STAR-struck students met Star Trek actor Patrick Stewart during his first visit to Huddersfield University as its chancellor.

The actor, most famous for his role as Captain Jean-Luc Picard in the sci-fi series, as well as his leads in the X-Men movies, was mobbed as he wandered around campus.

Mirfield-born Stewart met staff and students at the start of a two-day fact-finding trip to learn how he can best help their work.

As well as boosting the profile of the university he also hopes to coach drama students.

While chatting to the media scrum, Stewart explained just how much the appointment meant to him.

"I was a secondary modern schoolboy. I left school at 15 and imagined my formal association with education was gone.

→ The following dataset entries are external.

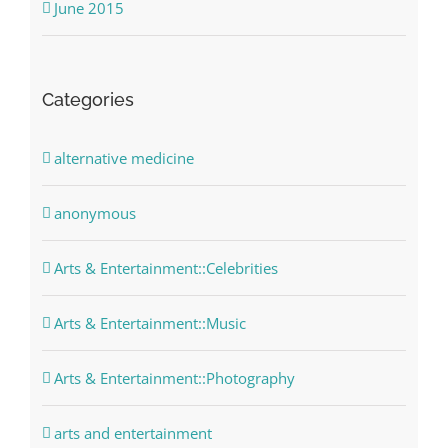
June 2015
Categories
alternative medicine
anonymous
Arts & Entertainment::Celebrities
Arts & Entertainment::Music
Arts & Entertainment::Photography
arts and entertainment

"This is the greatest distinction that has ever come my way."

Promising not to be an absentee chancellor, he said: "It's an honour being bestowed by my local community in a town very significant to me."

Stewart continued: "I'm hoping I can involve myself, assuming I'm wanted, in the life of theatre and drama at the university."

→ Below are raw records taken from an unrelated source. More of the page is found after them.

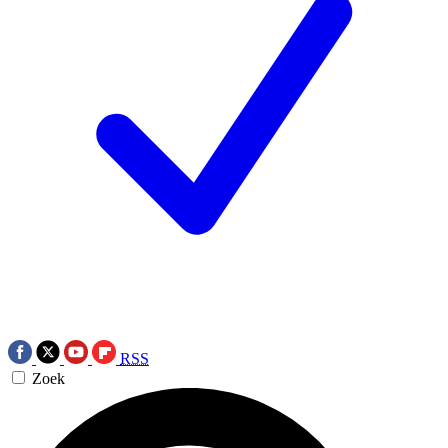
RSS
Zoek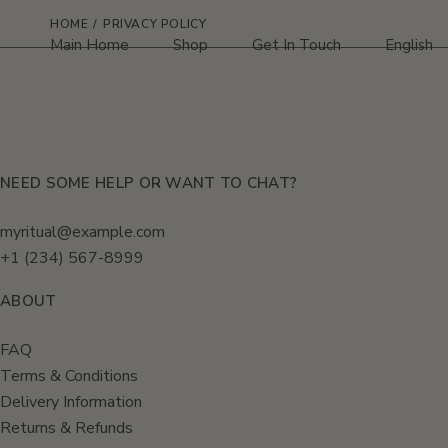
Skip
to
HOME
PRIVACY POLICY
the
Main Home
Shop
Get In Touch
English
content
HRVATSK
NEED SOME HELP OR WANT TO CHAT?
myritual@example.com
+1 (234) 567-8999
ABOUT
FAQ
Terms & Conditions
Delivery Information
Returns & Refunds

Classically-trained Stewart acted with the Royal Shakespeare Company and is well-known for running many masterclasses in America.

He said that engaging directly with students was an area he hoped to develop.

"One thing I know I can talk to them about is enthusiasm and love for what you do," he added.

Stewart was inspired to act at Huddersfield's Theatre Royal, now demolished. "My first experiences of professional theatre were right here, opposite the campus," he said.

He appeared in many amateur productions in Mirfield, Cleckheaton and Brighouse.

Although he left school at 15 to begin work as a reporter on the Dewsbury District Chronicle, he treasured his education.

"Some of the most significant moments of my childhood were to do with education."

Stewart will be officially installed as chancellor in November. Admitting he felt something of a new boy as he tried on the chancellor's ornate attire, he said: "This is very much like first day of rehearsal, when most actors feel they are starting for the very first time."

Chatting to students on a walkabout, he asked them what they thought of the university. He sat down to share a few words with logistics student David Bonilla, who is from Burgundy in France.

"I was a bit surprised," said a stunned David. "He asked us how we were feeling about the university and why we chose Huddersfield. I asked him how he got the chance to become chancellor."

Phil Williams, the university's head of public relations, said it was great to have an actor of Stewart's calibre so keen to help, adding: "He ticks a lot of boxes for us in terms of kudos."